After the delegates at the 2017 Convention started to realize what had happened when the Statutory Bylaws were passed, the question was asked “now what?” As one delegate asked “What do we tell the people we report to? ‘Too bad, so sad’?”
The answer was the changes were now the “law of the land” and changing them would wait until the next convention – or – a special convention could be held at a cost of $400K. What I saw was akin to having a particular understanding about how a transaction was supposed to go, signing the bill of sale, and then suddenly finding out the fine print dramatically changed the nature of the contract.
However – contrary to what was stated at the 2017 convention, I think it’s possible to follow the new rules and legally change Synod’s direction without having to spend anywhere near $400K to do it.
The process isn’t that difficult – though I’ll state up front that the Synodical community will need a lot of trust to pull this off.
To start with – here’s all the details from the New and Improved Statutory Bylaws:
1. Who can call a special convention:
9.09 A Special Convention may be called for specified purposes as provided for in the Synodical Constitution and Synodical Bylaws.
9.10 If two-thirds of the members of the Board request the calling of a Special Convention, the Board shall call a Special Convention.
9.11 If two-thirds of the delegates present at a Convention vote to call a Special Convention, the Board shall call a Special Convention
2. Who can attend a special convention:
9.13 Those eligible to attend and vote at a Special Convention shall be those delegates in office at the time of the preceding Convention except those delegates who have been disqualified by termination of membership in the Member Congregation which they represent. Vacancy in the position of a delegate shall be filled by the Member Congregation which appointed the delegate whose position became vacant.
3. What is the required notice for a special convention:
9.12 No notice of a Special Convention need be given a Member Congregation or to a delegate appointed by that Member Congregation. The secretary shall publish in an official periodical published by LCC the time and place of the Special Convention at least 90 days prior to the opening date of the Special Convention. Such notice shall indicate the business to be conducted at the Special Convention
4. How many people are required at the convention in order to get to quorum:
9.07 A quorum for a Convention shall consist of at least 25% of the eligible delegates.
Going from memory there was roughly 97 voting delegates at the convention – to keep the math simple I’ll use 100 people.
That means to call and run a special convention, Synod needs:
- An agenda of business to transact,
- 67 delegates or 2/3rds of the BOD to call a special convention ,
- Publication of the business to transact in an official publication at least 90 days in advance, and
- 25 or more delegates to actually attend the special convention.
Let’s suppose the agenda was to adopt the substitute motion that was considered and declined at the 2017 convention.
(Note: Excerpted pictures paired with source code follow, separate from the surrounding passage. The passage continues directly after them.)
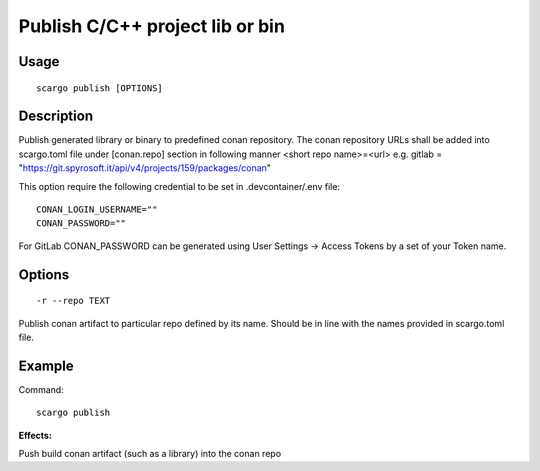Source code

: .. _scargo_publish:

Publish C/C++ project lib or bin
--------------------------------

Usage
^^^^^
::

    scargo publish [OPTIONS]

Description
^^^^^^^^^^^

Publish generated library or binary to predefined conan repository. The conan repository URLs shall be added into scargo.toml file under [conan.repo]
section in following manner <short repo name>=<url> e.g. gitlab = "https://git.spyrosoft.it/api/v4/projects/159/packages/conan"



This option require the following credential to be set in .devcontainer/.env file:
::

    CONAN_LOGIN_USERNAME=""
    CONAN_PASSWORD=""

For GitLab CONAN_PASSWORD can be generated using User Settings -> Access Tokens by a set of your Token name.

Options
^^^^^^^

::

    -r --repo TEXT

Publish conan artifact to particular repo defined by its name. Should be in line with the names provided in scargo.toml file. 

Example
^^^^^^^

Command:
::

    scargo publish

**Effects:**

Push build conan artifact (such as a library) into the conan repo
An on-line forum or related mechanism could be used to deal with any up-front debate, concerns, etc. about the motion, and get the “attending delegates” on board with what their duties are.
The full agenda of a special convention could then be to
- Adopt the agenda,
- Deal with any mandatory reports, housekeeping, and related business,
- Vote to change the restructuring process to follow the process outlined in the substitute motion,
If such a convention was held within reasonable driving distance of 25 delegates, the whole affair could be over and done with inside of an afternoon.
Since the meeting wouldn’t need all the infrastructure that goes with a full convention, most of the cost would be travel / to from the venue, some overnight accommodations, a Livestream fee to broadcast and record who did what for accountability’s sake, and maybe a meeting room rental.
My guesstimate on the cost of such a meeting would be around $10K – $20K depending on how people got to the meeting.
The big “if” in this whole process isn’t organizing or paying for the convention – it’s that a Synodical convention has all the rights and powers that go with such a gathering. As such, the delegates could move and adopt a policy resolution that wouldn’t pass muster at a full convention. Such an action would bind Synod until the next convention where it could be undone.
With such a small group of people representing all of Synod, the Synodical community would have to trust that the attending delegates would do what they had been tasked to do – nothing more, nothing less, nothing else.